Stilwell paused to see if Crane wanted to respond. He said nothing, but his eyes were cast down. Stilwell continued.

“You then get a text from Leigh-Anne’s roommate and you go all the way up the hill to the ZG to confront and threaten her. You have to understand that the prosecution is going to lay this out piece by piece to the jury, like a hammer hitting nails on a coffin. And before you get to trial, I’ll still be working the case, digging up more witnesses and evidence. We’ll search the club top to bottom. If you cleaned up there the way you cleaned up the Emerald Sea, then you’re going to be in more trouble. And I haven’t even begun to question members of the club and employees, other than Buddy Callahan, who you gave me to throw me off the scent.”

Crane turned his face away as though the thought of the members of the club being drawn into a police investigation was a greater embarrassment to him than a murder charge.

Stilwell continued to add pressure.

“Now, you run a boating club, so you must know what Yacht Lock is, right?” Stilwell said. “Mason Colbrink installed it on the Emerald Sea . It’s a hidden GPS transponder that helps the authorities track yachts that get stolen. So we served a search warrant on Yacht Lock and we’ll be getting the GPS for all the Emerald Sea’ s movements. Once we pinpoint the spot where you took the boat out and dumped the body, we’ll put a dive team down. My guess is that they’ll find your missing statue—the murder weapon—and Leigh-Anne’s cell phone. What we don’t get off your phone, in case you were using a burner, we’ll pull off hers. You know, all your texts and maybe some photos. And then we’ll have everything we need to get a conviction and put you away forever.”

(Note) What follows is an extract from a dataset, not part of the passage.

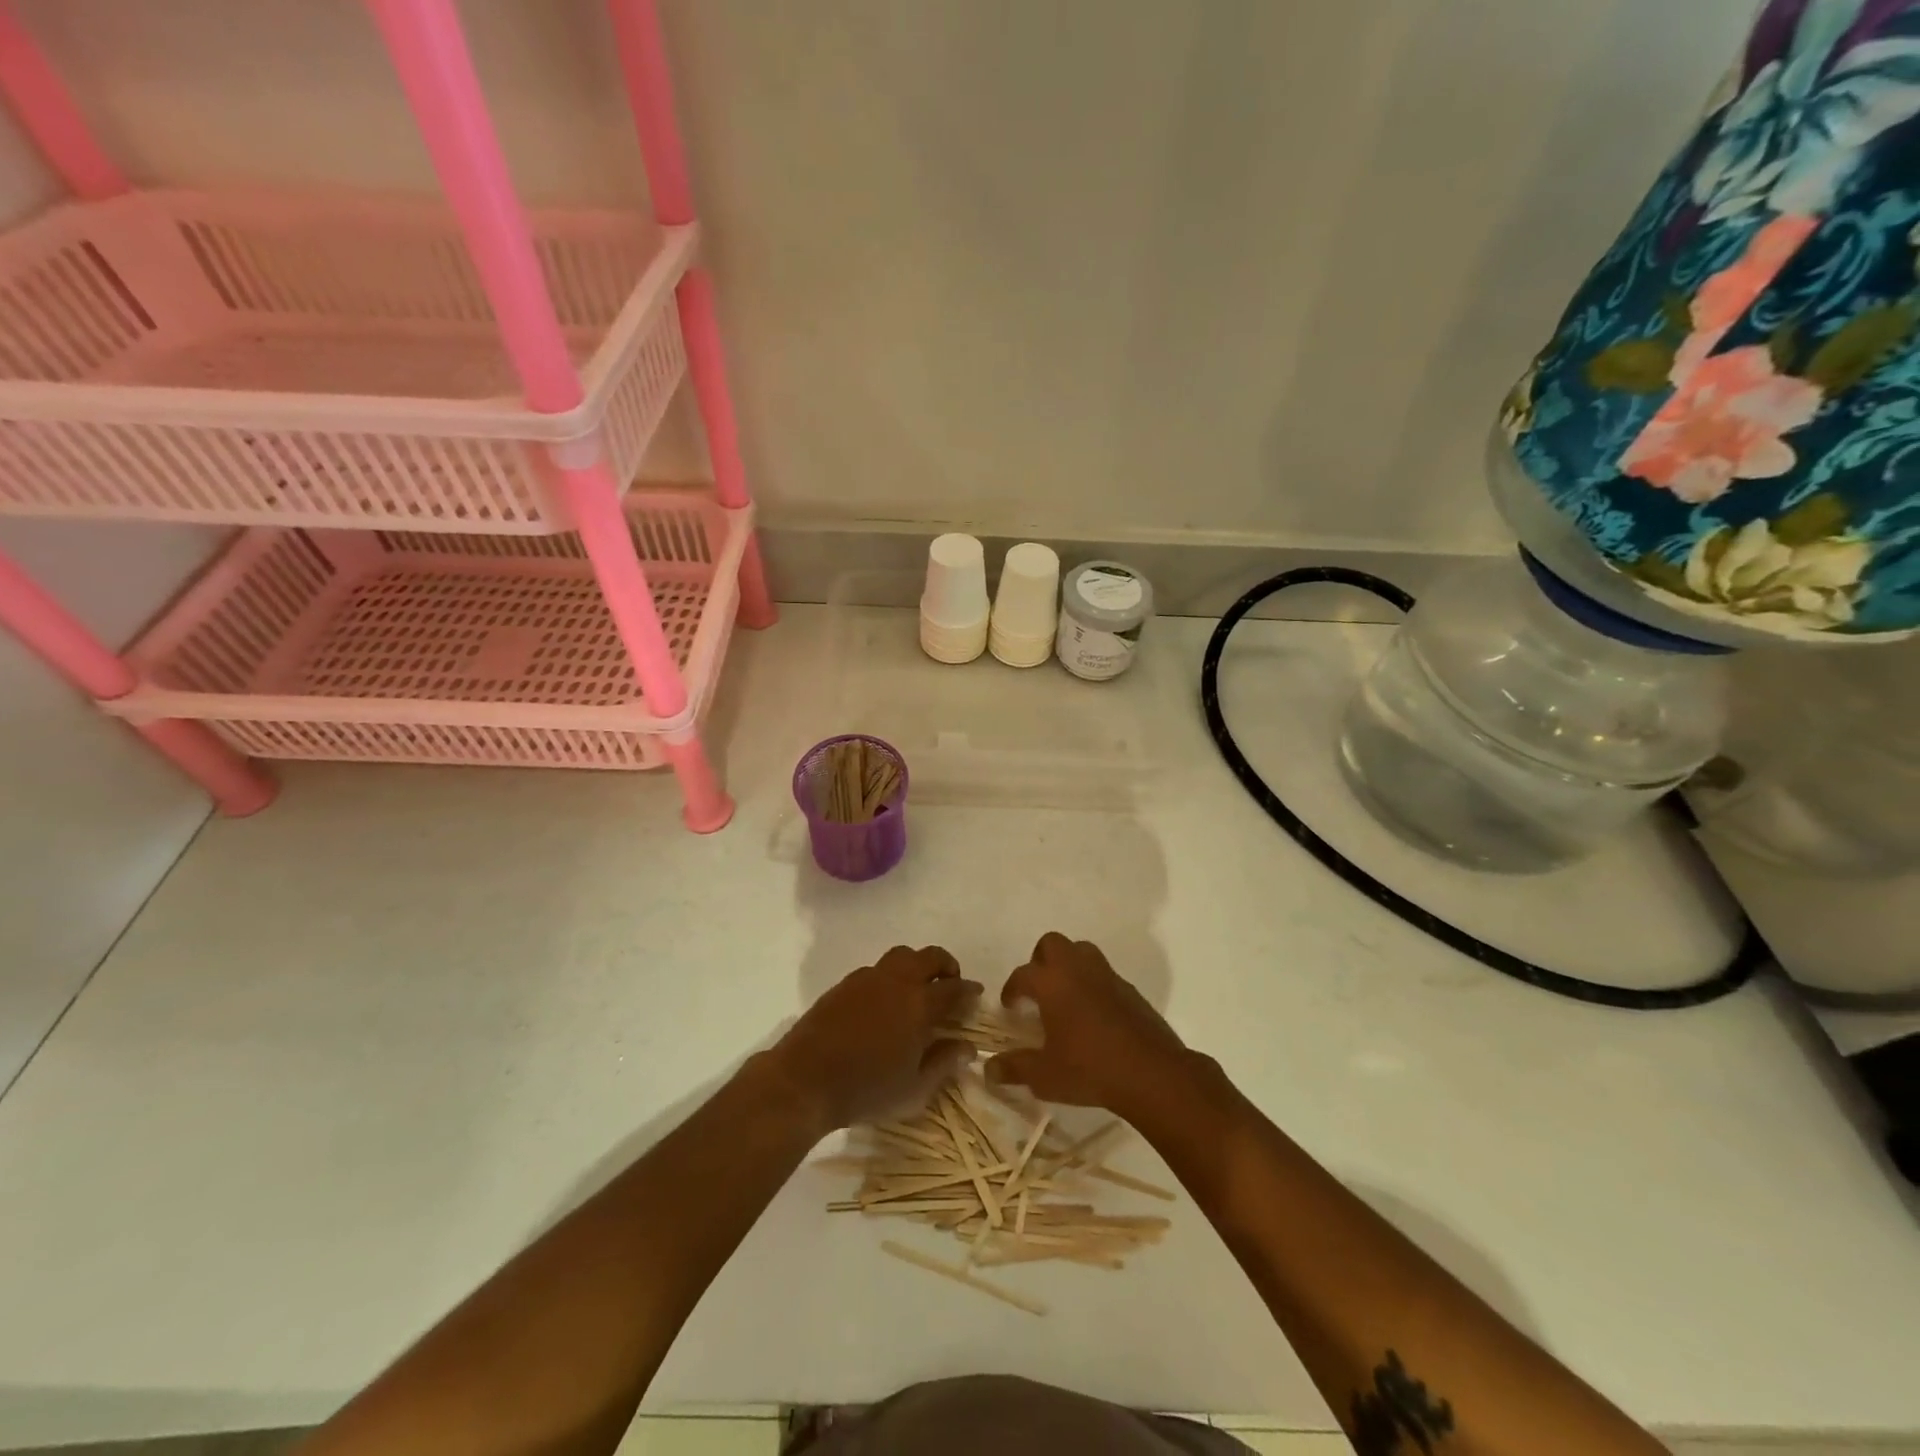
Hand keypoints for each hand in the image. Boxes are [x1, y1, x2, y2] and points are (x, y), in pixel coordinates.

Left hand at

“You live in a fantasy world, Stilwell,” Crane said. “Pure fantasy.”

It was a weak comeback. He said it without the defiance he had mustered just moments before.

“Maybe,” Stilwell said. “But I don’t think so. I think the evidence holds up, and a prosecutor is going to see headlines and glory. And you’re going to see the inside of a cell for the rest of your life.”

Stilwell stood up and went to the door but turned back before opening it.

“There’s really only one way out for you,” he said. “Own up to it. Tell me what happened. She played you, used you. She got under your skin and you reacted. Without thinking. You followed her to the door and grabbed the first thing you could get your hands on. You lashed out and you hit her. You didn’t want to kill her; you just wanted to hurt her. Hurt her for hurting you. That’s manslaughter and there’s light at the end of that tunnel. There is no light at the end of murder one.”

Crane smirked and seemed to be calling on his last ounce of bravado.

“Nice try,” he said. “Can I call my lawyer now?”

“I’ll get the phone,” Stilwell said.

He opened the door and looked back at Crane.

“I think I like it better this way,” he said. “Knowing you’ll never be able to use or hurt another woman again.”

Stilwell stepped out and closed the door.